### Given data ###

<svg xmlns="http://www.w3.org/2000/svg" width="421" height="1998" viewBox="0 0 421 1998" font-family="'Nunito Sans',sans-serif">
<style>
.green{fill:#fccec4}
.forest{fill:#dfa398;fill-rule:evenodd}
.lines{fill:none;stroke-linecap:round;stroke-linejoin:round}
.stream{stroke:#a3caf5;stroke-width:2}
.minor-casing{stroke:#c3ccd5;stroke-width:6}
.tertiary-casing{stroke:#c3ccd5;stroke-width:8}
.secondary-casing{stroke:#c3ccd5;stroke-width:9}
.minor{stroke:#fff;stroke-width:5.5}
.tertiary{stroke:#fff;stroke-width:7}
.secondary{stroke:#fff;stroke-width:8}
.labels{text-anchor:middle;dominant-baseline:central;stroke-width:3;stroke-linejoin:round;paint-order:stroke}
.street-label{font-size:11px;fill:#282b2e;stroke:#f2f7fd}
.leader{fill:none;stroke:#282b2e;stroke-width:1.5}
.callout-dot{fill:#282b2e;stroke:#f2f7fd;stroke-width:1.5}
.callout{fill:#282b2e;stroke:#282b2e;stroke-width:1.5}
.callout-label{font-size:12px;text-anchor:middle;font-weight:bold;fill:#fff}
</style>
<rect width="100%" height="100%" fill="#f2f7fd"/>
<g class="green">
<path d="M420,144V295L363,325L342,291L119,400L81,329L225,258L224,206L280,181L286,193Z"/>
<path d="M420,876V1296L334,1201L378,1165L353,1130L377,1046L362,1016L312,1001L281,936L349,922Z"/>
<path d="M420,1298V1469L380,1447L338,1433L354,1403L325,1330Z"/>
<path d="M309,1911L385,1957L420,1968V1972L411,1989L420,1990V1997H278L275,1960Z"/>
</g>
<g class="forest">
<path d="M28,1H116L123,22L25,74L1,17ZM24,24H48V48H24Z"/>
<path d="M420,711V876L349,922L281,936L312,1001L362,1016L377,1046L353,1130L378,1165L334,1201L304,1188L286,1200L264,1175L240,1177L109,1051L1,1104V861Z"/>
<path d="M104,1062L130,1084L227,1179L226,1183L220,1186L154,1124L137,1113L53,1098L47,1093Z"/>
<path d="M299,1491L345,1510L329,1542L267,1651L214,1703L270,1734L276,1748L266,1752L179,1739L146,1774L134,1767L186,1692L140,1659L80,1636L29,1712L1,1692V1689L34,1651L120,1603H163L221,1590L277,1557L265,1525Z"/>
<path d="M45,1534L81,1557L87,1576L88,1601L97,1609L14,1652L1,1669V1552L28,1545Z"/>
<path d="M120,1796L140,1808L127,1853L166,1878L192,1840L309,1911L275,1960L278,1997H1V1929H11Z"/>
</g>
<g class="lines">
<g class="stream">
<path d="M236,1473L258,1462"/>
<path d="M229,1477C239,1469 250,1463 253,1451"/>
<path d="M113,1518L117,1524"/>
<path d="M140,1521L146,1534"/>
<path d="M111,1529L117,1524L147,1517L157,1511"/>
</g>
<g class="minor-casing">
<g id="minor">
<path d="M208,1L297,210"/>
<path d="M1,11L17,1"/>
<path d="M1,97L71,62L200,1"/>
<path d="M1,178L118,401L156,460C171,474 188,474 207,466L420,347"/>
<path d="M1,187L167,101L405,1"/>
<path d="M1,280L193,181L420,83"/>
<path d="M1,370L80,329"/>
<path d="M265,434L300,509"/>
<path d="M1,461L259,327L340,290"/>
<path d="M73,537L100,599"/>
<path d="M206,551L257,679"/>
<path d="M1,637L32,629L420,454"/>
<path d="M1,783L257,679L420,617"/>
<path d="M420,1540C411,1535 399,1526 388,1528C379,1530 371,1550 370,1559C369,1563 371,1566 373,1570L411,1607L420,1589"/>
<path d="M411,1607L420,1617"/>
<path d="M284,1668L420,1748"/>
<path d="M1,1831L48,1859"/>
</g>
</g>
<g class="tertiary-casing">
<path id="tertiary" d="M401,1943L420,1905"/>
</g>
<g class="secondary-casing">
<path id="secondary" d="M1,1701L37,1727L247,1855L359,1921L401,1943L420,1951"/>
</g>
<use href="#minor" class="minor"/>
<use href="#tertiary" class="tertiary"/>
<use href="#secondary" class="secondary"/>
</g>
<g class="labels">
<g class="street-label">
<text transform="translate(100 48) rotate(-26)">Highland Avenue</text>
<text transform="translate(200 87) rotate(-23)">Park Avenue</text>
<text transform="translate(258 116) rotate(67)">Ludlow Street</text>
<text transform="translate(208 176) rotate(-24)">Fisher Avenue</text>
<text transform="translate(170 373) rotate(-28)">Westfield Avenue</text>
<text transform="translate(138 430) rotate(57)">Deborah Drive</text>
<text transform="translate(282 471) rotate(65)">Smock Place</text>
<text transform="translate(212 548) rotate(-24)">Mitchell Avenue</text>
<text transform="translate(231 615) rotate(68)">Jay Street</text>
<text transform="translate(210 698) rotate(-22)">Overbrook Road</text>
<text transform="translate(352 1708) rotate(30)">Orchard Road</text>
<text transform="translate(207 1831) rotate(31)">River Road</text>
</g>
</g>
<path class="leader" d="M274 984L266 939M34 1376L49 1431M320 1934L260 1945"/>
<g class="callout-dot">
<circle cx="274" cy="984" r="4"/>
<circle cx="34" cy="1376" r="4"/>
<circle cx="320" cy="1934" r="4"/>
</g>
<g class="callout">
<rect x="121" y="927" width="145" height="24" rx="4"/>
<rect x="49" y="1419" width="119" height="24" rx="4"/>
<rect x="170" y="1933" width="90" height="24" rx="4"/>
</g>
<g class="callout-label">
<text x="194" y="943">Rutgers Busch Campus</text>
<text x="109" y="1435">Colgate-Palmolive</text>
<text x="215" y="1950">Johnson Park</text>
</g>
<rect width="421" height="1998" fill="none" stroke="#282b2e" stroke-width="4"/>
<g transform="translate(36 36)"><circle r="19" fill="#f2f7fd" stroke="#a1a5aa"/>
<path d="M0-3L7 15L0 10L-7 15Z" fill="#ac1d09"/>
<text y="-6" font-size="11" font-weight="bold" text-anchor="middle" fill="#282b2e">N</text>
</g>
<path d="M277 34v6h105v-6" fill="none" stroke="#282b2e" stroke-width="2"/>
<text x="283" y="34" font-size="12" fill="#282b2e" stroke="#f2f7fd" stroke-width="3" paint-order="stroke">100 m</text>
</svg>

###

* Aim of the task: In the entries above, find each line with the word "lines" and return it.

* Exercise output:
.lines{fill:none;stroke-linecap:round;stroke-linejoin:round}
<g class="lines">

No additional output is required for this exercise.